Records from a data collection:
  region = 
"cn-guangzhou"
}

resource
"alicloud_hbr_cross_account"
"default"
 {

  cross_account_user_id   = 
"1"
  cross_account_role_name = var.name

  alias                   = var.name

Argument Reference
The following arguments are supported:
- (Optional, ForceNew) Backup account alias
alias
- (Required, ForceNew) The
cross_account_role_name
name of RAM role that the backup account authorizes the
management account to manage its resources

---

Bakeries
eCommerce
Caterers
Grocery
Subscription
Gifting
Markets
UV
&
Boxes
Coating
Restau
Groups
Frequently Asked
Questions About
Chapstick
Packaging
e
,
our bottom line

PROBLEM DESCRIPTION. Where a line in the records above contains the word "alias", copy that line.

ANSWER TO THE EXERCISE.
  alias                   = var.name
- (Optional, ForceNew) Backup account alias
alias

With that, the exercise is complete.